Given records below:
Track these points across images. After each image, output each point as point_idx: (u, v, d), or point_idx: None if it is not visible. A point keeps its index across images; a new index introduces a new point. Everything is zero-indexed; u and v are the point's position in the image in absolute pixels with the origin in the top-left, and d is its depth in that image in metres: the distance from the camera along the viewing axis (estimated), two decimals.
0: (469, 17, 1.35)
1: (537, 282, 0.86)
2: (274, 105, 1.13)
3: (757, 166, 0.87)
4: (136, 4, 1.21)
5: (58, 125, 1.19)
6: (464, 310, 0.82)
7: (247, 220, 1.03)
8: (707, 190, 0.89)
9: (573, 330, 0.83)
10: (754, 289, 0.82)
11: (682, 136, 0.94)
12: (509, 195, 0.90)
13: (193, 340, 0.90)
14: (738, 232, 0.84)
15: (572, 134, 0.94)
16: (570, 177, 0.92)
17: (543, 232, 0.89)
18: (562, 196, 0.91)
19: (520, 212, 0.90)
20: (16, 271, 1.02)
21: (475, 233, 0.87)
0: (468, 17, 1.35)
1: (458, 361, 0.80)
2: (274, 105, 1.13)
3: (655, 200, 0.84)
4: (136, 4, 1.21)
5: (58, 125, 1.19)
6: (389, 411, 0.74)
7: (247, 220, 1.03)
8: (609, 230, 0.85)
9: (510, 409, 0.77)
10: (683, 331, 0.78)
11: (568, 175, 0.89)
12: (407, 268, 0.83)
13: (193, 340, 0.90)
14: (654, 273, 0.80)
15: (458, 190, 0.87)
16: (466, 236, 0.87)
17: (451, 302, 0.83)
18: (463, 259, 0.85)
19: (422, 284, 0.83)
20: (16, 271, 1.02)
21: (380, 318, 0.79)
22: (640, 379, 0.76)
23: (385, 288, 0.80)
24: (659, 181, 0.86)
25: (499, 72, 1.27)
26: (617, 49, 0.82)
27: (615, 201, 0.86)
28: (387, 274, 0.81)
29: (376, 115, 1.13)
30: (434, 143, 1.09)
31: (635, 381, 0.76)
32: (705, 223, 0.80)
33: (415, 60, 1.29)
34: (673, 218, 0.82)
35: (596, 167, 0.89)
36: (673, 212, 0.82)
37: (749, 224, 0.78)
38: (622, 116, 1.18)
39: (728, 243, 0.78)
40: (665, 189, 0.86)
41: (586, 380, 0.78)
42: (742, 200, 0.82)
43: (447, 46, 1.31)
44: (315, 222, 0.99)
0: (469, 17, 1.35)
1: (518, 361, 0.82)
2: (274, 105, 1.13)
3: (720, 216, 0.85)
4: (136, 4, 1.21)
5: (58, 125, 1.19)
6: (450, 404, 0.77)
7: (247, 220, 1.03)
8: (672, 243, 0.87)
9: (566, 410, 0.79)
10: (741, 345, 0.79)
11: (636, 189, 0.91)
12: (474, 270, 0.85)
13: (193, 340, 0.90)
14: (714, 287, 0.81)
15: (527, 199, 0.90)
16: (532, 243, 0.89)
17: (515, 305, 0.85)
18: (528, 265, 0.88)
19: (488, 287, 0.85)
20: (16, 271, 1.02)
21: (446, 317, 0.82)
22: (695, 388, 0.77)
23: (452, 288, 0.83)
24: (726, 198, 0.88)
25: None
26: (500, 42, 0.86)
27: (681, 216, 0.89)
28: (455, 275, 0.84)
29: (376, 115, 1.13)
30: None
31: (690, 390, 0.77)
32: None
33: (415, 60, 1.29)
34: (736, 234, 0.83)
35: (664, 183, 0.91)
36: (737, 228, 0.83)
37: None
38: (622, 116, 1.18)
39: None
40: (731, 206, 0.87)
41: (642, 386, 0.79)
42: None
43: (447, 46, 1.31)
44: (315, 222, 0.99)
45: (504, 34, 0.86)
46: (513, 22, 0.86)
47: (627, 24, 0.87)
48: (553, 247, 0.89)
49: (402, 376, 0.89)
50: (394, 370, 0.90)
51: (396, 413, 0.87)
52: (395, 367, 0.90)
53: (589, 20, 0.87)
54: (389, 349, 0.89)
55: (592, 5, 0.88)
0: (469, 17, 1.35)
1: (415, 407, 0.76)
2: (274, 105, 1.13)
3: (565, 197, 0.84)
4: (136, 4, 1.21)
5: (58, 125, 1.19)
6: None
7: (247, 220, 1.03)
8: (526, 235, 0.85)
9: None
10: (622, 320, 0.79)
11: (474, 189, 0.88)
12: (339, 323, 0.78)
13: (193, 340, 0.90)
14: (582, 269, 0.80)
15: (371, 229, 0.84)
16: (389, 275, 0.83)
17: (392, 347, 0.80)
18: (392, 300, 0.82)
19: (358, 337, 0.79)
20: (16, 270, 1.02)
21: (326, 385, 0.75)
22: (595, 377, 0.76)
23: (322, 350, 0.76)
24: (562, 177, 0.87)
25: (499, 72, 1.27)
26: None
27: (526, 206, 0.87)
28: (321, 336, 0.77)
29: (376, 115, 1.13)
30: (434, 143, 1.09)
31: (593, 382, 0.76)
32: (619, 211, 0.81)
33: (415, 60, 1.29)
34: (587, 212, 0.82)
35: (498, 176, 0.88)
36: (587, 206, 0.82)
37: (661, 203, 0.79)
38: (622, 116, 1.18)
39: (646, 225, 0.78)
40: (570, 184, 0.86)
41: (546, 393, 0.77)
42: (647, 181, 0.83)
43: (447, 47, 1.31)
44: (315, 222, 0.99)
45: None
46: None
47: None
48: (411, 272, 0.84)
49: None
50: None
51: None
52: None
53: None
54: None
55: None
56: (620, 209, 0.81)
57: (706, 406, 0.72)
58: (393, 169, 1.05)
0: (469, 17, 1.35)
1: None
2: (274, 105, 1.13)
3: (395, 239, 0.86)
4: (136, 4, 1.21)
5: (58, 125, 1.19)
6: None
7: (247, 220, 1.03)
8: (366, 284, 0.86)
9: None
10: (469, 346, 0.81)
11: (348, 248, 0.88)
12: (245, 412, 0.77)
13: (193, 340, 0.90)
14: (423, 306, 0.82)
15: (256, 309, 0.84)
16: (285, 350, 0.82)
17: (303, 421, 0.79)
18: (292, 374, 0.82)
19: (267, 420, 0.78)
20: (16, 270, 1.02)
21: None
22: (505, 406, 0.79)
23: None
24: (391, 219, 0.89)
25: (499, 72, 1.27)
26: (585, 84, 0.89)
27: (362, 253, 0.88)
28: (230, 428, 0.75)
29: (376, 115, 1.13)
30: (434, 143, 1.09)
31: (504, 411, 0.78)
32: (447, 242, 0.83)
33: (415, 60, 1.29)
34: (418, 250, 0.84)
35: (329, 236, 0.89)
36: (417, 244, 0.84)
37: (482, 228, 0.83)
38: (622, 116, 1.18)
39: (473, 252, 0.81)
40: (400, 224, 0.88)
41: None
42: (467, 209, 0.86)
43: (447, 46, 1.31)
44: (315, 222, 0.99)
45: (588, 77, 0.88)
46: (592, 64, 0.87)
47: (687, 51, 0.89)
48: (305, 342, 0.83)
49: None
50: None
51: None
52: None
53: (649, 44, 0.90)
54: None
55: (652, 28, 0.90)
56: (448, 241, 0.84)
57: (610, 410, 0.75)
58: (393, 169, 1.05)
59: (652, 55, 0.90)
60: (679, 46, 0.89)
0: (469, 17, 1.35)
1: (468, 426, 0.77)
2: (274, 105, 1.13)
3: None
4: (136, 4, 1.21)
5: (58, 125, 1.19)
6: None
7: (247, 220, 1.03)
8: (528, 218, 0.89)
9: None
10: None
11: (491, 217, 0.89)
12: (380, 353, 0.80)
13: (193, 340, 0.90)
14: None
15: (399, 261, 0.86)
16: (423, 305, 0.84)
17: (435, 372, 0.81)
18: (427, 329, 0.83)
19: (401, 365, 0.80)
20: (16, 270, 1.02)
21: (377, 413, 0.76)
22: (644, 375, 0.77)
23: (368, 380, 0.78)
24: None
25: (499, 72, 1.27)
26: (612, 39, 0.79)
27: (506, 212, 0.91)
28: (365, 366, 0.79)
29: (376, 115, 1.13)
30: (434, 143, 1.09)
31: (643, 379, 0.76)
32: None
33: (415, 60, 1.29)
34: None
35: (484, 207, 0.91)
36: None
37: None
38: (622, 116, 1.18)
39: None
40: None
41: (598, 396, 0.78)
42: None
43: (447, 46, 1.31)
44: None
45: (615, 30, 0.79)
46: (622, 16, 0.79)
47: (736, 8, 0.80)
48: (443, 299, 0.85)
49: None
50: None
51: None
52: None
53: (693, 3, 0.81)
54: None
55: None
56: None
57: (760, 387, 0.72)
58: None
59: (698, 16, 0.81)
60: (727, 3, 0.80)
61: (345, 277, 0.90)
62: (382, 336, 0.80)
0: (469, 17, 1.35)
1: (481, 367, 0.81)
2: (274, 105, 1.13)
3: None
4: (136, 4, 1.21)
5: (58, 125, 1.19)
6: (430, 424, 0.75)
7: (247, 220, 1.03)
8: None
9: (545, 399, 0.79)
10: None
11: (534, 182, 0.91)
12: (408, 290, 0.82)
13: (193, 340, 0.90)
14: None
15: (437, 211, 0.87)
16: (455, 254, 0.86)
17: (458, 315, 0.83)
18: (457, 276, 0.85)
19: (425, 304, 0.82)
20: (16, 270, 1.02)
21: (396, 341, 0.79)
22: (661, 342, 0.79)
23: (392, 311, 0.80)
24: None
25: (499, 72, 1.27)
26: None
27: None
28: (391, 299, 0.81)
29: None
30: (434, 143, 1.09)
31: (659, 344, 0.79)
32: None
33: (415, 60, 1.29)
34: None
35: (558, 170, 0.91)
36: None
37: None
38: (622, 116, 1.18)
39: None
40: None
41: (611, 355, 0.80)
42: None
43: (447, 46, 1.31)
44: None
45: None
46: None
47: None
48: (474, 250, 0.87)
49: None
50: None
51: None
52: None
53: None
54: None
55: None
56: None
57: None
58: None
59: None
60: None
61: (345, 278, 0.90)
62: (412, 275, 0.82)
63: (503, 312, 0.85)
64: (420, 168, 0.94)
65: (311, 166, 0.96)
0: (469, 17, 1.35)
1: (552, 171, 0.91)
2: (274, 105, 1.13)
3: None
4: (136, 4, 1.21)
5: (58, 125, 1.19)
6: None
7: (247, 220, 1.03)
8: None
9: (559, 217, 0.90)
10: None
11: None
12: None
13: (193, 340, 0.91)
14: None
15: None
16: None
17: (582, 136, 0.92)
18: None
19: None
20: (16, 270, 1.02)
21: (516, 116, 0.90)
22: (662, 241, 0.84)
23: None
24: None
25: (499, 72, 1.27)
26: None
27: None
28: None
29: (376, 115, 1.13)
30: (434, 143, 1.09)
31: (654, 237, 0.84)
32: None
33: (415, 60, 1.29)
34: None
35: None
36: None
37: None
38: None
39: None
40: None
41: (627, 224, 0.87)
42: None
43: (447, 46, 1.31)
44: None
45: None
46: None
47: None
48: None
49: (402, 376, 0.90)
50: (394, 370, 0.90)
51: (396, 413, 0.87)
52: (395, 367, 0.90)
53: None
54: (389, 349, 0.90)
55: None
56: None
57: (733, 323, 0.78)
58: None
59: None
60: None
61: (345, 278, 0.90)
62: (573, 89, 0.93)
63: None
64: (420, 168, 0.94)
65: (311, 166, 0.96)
End of Given records.
Given records below:
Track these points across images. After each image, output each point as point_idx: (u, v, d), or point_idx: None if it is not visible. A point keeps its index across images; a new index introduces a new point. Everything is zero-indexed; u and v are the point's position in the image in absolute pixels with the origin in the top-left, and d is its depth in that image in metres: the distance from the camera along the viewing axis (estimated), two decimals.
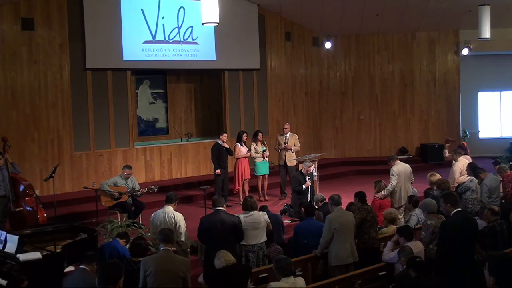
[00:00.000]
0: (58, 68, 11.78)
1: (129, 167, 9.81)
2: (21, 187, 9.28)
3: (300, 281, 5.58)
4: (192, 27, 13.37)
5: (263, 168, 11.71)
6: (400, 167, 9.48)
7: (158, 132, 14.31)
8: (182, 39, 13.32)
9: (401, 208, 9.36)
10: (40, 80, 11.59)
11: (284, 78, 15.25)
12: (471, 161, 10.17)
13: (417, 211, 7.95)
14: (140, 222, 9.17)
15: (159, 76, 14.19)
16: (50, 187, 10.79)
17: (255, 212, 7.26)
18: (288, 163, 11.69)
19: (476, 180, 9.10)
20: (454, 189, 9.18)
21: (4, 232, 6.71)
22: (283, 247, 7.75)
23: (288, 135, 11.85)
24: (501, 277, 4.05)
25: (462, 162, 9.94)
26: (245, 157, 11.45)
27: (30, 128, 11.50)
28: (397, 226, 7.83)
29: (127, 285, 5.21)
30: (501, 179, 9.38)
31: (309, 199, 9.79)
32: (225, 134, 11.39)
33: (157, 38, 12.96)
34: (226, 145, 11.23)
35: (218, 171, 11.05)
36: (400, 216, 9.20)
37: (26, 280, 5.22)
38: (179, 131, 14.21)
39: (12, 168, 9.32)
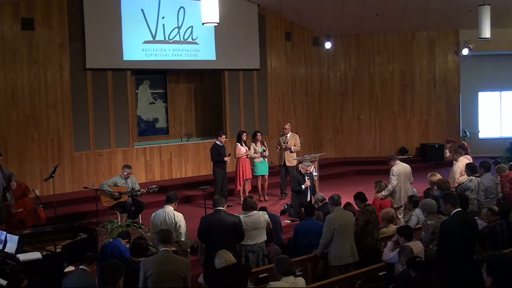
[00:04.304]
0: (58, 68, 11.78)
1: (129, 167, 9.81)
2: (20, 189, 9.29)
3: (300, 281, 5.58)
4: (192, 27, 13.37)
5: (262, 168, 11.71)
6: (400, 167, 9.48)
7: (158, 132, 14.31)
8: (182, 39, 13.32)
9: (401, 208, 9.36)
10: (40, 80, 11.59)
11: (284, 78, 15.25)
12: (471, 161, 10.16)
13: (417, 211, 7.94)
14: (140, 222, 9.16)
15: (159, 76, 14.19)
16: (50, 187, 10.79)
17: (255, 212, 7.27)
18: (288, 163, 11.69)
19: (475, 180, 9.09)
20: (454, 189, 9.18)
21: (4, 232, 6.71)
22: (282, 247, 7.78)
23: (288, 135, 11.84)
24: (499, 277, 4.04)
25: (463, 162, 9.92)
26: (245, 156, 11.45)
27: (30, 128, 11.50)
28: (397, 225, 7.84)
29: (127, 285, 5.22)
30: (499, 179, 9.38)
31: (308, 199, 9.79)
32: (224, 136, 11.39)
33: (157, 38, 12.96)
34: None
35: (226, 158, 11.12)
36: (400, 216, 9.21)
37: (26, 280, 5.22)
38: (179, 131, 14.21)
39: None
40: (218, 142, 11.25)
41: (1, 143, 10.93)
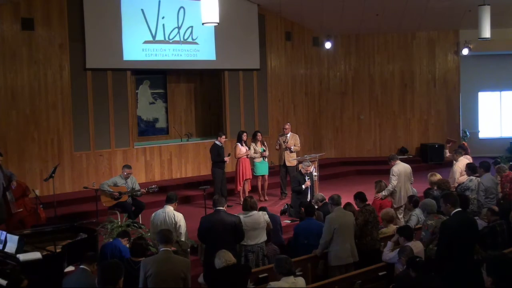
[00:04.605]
End of Given records.
**Problem**
In the entries above, find the line with "17: (255, 212, 7.26)" and the line with "39: (12, 168, 9.32)", then set down exactly those two and every line between them, nothing else.

**Task answer**
17: (255, 212, 7.26)
18: (288, 163, 11.69)
19: (476, 180, 9.10)
20: (454, 189, 9.18)
21: (4, 232, 6.71)
22: (283, 247, 7.75)
23: (288, 135, 11.85)
24: (501, 277, 4.05)
25: (462, 162, 9.94)
26: (245, 157, 11.45)
27: (30, 128, 11.50)
28: (397, 226, 7.83)
29: (127, 285, 5.21)
30: (501, 179, 9.38)
31: (309, 199, 9.79)
32: (225, 134, 11.39)
33: (157, 38, 12.96)
34: (226, 145, 11.23)
35: (218, 171, 11.05)
36: (400, 216, 9.20)
37: (26, 280, 5.22)
38: (179, 131, 14.21)
39: (12, 168, 9.32)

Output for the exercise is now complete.